- **Daten**:
######
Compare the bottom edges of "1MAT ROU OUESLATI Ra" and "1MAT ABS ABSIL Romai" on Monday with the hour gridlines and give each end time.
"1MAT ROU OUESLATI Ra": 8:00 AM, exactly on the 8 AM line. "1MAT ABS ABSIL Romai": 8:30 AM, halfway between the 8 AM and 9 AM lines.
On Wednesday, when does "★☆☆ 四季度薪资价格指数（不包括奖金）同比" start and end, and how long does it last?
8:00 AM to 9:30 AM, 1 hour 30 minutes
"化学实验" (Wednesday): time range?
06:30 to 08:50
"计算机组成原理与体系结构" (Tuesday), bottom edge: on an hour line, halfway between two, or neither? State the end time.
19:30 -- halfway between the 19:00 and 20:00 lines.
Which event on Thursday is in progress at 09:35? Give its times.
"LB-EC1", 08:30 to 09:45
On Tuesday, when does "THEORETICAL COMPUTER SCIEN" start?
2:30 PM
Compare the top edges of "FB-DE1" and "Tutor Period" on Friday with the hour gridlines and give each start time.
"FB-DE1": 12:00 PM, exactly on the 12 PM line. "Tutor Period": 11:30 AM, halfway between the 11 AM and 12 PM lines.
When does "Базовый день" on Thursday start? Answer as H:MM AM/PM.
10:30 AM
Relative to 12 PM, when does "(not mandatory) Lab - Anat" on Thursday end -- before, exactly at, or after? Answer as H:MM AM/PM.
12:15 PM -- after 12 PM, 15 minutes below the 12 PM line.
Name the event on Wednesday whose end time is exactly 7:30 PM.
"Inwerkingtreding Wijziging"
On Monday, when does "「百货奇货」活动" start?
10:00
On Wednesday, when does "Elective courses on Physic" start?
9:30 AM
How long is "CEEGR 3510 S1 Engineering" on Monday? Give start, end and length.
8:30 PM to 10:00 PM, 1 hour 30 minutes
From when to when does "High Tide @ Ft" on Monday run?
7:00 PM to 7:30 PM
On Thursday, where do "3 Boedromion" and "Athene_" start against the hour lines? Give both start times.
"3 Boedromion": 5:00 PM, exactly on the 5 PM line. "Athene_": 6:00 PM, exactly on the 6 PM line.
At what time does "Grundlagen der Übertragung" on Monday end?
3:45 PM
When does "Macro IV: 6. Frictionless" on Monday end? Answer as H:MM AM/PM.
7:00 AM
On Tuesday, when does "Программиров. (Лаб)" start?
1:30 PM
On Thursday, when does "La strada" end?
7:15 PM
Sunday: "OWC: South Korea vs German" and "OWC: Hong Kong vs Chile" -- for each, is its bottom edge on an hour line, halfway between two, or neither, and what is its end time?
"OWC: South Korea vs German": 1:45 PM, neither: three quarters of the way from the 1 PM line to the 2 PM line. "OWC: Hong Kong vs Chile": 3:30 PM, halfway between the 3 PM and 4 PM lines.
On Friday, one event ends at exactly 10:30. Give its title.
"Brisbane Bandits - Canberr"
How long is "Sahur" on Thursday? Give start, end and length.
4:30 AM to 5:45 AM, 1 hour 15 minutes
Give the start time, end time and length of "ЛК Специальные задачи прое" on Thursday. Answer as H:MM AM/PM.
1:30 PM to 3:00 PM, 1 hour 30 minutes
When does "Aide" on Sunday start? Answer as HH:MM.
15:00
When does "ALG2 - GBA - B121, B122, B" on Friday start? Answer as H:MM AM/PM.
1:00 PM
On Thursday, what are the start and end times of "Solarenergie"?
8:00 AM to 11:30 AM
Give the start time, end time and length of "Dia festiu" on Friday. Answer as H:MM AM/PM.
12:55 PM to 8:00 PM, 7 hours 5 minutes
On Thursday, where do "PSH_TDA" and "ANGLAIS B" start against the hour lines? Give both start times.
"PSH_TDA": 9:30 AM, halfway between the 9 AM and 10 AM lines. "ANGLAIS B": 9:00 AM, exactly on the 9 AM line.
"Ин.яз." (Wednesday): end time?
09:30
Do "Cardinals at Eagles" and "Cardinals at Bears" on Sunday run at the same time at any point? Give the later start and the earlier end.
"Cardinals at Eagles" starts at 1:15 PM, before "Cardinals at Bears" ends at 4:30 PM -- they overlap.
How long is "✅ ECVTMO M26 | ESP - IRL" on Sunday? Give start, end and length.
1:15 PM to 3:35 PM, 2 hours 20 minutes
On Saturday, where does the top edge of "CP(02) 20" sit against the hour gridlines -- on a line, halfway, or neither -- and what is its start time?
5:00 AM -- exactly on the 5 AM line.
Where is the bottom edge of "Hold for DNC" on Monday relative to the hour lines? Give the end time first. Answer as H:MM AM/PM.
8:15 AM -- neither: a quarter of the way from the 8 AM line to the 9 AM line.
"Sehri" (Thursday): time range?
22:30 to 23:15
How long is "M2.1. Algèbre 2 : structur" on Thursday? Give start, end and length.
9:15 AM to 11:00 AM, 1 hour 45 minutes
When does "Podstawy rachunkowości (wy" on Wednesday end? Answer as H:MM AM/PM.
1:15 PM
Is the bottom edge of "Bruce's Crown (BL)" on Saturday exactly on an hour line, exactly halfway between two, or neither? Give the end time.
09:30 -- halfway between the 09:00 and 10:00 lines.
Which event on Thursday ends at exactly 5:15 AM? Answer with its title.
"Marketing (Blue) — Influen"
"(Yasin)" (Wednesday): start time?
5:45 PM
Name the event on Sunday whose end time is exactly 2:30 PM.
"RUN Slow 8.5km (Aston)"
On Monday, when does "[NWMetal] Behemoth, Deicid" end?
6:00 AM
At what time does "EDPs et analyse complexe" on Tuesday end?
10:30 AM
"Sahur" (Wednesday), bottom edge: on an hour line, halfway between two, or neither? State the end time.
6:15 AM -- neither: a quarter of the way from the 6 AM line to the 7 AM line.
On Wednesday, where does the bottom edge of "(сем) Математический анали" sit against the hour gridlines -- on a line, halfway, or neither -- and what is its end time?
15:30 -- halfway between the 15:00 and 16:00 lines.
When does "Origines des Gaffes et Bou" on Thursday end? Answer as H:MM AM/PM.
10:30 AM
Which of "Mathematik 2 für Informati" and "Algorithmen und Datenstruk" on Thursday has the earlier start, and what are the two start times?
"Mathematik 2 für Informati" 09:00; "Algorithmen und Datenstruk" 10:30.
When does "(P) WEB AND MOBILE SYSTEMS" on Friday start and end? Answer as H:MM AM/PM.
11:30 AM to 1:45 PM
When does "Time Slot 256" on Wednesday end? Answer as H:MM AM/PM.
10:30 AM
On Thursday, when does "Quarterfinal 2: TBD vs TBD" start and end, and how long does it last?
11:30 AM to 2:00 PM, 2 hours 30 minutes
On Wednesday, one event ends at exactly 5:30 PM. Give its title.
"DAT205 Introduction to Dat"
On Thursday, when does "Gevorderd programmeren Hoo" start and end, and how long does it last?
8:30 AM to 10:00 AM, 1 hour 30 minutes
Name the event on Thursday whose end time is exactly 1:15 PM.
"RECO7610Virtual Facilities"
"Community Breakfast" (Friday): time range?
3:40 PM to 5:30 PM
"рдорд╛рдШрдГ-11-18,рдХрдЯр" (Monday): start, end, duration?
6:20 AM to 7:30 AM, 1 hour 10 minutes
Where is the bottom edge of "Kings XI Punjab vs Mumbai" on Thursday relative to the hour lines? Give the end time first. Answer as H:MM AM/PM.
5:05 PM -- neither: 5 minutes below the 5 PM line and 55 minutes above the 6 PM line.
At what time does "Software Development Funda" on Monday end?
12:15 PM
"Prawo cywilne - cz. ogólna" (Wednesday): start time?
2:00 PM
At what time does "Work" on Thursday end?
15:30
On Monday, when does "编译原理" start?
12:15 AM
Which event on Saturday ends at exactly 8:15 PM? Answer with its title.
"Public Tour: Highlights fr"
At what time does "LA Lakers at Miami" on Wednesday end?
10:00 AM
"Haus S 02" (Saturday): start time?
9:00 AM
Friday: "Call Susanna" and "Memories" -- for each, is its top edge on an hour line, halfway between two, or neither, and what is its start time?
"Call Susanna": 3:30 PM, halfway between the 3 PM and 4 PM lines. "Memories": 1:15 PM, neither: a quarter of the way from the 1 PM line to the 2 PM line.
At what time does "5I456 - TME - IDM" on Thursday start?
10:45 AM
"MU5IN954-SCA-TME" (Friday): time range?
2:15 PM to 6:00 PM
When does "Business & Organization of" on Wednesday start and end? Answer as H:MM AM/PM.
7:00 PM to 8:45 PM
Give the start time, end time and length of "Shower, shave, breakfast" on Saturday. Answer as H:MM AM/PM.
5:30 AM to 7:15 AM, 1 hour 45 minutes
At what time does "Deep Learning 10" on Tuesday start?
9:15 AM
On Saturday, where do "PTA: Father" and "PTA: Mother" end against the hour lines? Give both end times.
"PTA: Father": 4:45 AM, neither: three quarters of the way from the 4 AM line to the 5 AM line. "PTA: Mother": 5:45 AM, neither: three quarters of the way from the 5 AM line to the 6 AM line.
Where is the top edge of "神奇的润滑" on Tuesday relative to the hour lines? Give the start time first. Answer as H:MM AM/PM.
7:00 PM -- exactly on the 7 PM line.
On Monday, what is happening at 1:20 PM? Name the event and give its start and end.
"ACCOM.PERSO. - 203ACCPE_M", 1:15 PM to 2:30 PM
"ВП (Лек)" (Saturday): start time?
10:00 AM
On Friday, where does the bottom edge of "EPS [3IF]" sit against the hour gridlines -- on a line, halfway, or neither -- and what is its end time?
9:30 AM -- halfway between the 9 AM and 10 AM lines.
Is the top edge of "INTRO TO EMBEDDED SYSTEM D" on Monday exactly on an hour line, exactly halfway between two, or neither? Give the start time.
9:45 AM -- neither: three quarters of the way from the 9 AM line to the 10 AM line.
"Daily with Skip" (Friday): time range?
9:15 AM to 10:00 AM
######
- **Aufgabe**: Gib die Zeilen des Materials unverändert wieder, von der Zeile mit „From when to“ bis einschließlich der Zeile mit „-- they overlap.“.

- **Lösung**:
From when to when does "High Tide @ Ft" on Monday run?
7:00 PM to 7:30 PM
On Thursday, where do "3 Boedromion" and "Athene_" start against the hour lines? Give both start times.
"3 Boedromion": 5:00 PM, exactly on the 5 PM line. "Athene_": 6:00 PM, exactly on the 6 PM line.
At what time does "Grundlagen der Übertragung" on Monday end?
3:45 PM
When does "Macro IV: 6. Frictionless" on Monday end? Answer as H:MM AM/PM.
7:00 AM
On Tuesday, when does "Программиров. (Лаб)" start?
1:30 PM
On Thursday, when does "La strada" end?
7:15 PM
Sunday: "OWC: South Korea vs German" and "OWC: Hong Kong vs Chile" -- for each, is its bottom edge on an hour line, halfway between two, or neither, and what is its end time?
"OWC: South Korea vs German": 1:45 PM, neither: three quarters of the way from the 1 PM line to the 2 PM line. "OWC: Hong Kong vs Chile": 3:30 PM, halfway between the 3 PM and 4 PM lines.
On Friday, one event ends at exactly 10:30. Give its title.
"Brisbane Bandits - Canberr"
How long is "Sahur" on Thursday? Give start, end and length.
4:30 AM to 5:45 AM, 1 hour 15 minutes
Give the start time, end time and length of "ЛК Специальные задачи прое" on Thursday. Answer as H:MM AM/PM.
1:30 PM to 3:00 PM, 1 hour 30 minutes
When does "Aide" on Sunday start? Answer as HH:MM.
15:00
When does "ALG2 - GBA - B121, B122, B" on Friday start? Answer as H:MM AM/PM.
1:00 PM
On Thursday, what are the start and end times of "Solarenergie"?
8:00 AM to 11:30 AM
Give the start time, end time and length of "Dia festiu" on Friday. Answer as H:MM AM/PM.
12:55 PM to 8:00 PM, 7 hours 5 minutes
On Thursday, where do "PSH_TDA" and "ANGLAIS B" start against the hour lines? Give both start times.
"PSH_TDA": 9:30 AM, halfway between the 9 AM and 10 AM lines. "ANGLAIS B": 9:00 AM, exactly on the 9 AM line.
"Ин.яз." (Wednesday): end time?
09:30
Do "Cardinals at Eagles" and "Cardinals at Bears" on Sunday run at the same time at any point? Give the later start and the earlier end.
"Cardinals at Eagles" starts at 1:15 PM, before "Cardinals at Bears" ends at 4:30 PM -- they overlap.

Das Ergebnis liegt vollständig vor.